What you should do:
Once the line containing "image shows no" is found in the records below, return it and each following line exactly, up to and including the line containing "histopathology image showing", and nothing else.

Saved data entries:

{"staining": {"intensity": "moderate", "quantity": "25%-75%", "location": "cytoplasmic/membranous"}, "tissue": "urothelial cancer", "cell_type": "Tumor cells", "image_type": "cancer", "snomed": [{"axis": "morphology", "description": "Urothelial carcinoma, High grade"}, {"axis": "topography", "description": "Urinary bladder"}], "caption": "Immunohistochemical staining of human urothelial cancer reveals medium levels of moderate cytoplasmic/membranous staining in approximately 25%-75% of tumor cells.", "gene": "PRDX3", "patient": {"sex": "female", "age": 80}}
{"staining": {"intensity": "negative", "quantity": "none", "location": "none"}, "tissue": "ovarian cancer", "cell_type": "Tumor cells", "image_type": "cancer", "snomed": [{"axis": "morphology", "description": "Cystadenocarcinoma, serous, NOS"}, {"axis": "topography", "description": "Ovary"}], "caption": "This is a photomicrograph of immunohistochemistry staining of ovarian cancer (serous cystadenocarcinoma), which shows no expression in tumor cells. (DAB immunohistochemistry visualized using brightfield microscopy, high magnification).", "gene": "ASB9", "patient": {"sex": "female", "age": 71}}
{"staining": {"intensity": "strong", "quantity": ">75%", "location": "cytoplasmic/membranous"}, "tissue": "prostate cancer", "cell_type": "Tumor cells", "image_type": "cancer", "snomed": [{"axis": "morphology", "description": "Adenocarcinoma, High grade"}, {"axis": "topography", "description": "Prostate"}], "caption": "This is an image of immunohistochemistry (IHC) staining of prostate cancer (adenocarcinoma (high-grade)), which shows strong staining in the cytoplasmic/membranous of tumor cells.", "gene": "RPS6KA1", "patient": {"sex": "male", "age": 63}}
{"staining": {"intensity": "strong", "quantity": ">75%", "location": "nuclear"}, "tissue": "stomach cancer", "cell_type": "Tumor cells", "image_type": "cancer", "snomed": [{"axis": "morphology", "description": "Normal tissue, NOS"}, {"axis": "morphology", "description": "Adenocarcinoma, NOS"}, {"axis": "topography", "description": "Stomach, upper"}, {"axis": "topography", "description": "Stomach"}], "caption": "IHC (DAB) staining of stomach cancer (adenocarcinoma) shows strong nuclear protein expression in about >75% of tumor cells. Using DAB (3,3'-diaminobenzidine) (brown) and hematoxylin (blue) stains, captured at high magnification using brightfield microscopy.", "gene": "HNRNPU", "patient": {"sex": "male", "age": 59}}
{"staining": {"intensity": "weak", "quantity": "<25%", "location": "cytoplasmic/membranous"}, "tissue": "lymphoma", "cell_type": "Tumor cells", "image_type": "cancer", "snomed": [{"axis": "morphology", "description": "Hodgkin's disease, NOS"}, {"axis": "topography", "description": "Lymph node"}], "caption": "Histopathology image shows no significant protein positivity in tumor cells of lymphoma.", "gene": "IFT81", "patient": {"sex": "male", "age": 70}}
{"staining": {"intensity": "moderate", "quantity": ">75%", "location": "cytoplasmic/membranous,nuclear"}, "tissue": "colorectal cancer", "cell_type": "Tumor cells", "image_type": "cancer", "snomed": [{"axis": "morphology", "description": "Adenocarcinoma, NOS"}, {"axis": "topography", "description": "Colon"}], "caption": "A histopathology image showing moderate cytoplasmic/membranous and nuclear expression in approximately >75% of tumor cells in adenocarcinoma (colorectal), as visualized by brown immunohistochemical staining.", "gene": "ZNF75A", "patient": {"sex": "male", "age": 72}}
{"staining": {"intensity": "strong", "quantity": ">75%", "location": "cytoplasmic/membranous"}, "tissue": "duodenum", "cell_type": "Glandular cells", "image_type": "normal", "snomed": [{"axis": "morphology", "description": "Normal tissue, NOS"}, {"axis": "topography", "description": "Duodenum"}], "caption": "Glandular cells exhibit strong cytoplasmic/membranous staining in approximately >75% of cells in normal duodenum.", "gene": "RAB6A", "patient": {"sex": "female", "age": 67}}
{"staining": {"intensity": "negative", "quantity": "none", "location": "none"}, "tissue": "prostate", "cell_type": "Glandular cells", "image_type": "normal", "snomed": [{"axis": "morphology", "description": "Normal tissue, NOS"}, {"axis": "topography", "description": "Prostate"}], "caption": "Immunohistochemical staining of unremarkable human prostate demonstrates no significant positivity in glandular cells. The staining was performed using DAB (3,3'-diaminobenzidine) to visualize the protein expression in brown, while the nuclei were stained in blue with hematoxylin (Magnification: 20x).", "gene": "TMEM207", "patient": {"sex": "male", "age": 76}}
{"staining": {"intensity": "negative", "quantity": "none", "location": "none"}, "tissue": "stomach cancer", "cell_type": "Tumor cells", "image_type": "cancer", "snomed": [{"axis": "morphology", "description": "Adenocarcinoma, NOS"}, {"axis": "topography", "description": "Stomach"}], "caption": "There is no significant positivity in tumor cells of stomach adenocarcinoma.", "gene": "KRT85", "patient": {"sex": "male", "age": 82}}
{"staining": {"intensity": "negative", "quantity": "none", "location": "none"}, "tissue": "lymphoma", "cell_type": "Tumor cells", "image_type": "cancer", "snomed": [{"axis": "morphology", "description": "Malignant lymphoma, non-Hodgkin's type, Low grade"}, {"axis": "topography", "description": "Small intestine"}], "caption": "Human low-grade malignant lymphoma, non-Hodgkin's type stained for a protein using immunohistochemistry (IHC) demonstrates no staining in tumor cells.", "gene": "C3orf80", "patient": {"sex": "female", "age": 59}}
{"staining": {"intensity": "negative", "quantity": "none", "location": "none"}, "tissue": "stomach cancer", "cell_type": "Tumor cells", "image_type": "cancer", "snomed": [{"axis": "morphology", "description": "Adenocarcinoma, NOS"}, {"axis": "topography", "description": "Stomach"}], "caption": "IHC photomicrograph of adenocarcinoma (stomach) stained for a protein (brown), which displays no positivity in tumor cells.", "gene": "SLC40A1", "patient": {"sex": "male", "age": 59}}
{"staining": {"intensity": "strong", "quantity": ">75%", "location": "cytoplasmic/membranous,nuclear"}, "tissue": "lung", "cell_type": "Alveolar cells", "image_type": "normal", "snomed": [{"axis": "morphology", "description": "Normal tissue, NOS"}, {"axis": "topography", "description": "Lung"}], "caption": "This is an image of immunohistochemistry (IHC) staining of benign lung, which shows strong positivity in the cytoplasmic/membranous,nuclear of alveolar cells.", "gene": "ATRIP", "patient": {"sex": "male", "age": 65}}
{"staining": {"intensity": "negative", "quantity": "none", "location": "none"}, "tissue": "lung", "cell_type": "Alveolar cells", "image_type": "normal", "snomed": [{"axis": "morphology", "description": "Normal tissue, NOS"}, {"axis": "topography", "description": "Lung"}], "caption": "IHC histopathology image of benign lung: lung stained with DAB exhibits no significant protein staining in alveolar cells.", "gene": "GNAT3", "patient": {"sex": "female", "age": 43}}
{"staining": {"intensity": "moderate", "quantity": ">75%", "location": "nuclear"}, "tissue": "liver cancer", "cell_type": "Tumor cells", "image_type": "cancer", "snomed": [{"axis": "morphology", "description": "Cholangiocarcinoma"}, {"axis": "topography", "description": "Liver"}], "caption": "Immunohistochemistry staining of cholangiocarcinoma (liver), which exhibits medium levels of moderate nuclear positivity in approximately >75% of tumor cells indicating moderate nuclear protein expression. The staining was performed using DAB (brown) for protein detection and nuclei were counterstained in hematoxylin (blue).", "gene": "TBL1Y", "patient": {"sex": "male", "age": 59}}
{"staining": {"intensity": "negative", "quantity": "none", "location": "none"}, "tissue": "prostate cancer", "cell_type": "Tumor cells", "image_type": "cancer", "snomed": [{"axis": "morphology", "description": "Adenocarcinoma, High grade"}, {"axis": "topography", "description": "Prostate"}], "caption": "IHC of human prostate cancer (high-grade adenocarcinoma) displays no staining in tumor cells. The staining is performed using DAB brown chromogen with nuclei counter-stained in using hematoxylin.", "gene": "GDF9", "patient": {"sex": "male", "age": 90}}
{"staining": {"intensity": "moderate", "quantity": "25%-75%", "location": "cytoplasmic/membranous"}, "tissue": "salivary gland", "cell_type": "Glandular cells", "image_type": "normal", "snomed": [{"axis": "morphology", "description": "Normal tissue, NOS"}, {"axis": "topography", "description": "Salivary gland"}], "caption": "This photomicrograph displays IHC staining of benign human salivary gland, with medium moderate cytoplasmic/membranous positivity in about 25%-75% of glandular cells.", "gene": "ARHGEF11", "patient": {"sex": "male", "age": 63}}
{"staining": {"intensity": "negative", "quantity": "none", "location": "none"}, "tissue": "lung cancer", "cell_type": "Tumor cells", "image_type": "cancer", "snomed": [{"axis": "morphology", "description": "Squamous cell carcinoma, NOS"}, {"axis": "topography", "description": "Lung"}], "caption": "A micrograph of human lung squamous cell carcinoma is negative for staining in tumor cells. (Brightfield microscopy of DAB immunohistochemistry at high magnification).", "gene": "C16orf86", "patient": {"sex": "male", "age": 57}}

Task result:
{"staining": {"intensity": "weak", "quantity": "<25%", "location": "cytoplasmic/membranous"}, "tissue": "lymphoma", "cell_type": "Tumor cells", "image_type": "cancer", "snomed": [{"axis": "morphology", "description": "Hodgkin's disease, NOS"}, {"axis": "topography", "description": "Lymph node"}], "caption": "Histopathology image shows no significant protein positivity in tumor cells of lymphoma.", "gene": "IFT81", "patient": {"sex": "male", "age": 70}}
{"staining": {"intensity": "moderate", "quantity": ">75%", "location": "cytoplasmic/membranous,nuclear"}, "tissue": "colorectal cancer", "cell_type": "Tumor cells", "image_type": "cancer", "snomed": [{"axis": "morphology", "description": "Adenocarcinoma, NOS"}, {"axis": "topography", "description": "Colon"}], "caption": "A histopathology image showing moderate cytoplasmic/membranous and nuclear expression in approximately >75% of tumor cells in adenocarcinoma (colorectal), as visualized by brown immunohistochemical staining.", "gene": "ZNF75A", "patient": {"sex": "male", "age": 72}}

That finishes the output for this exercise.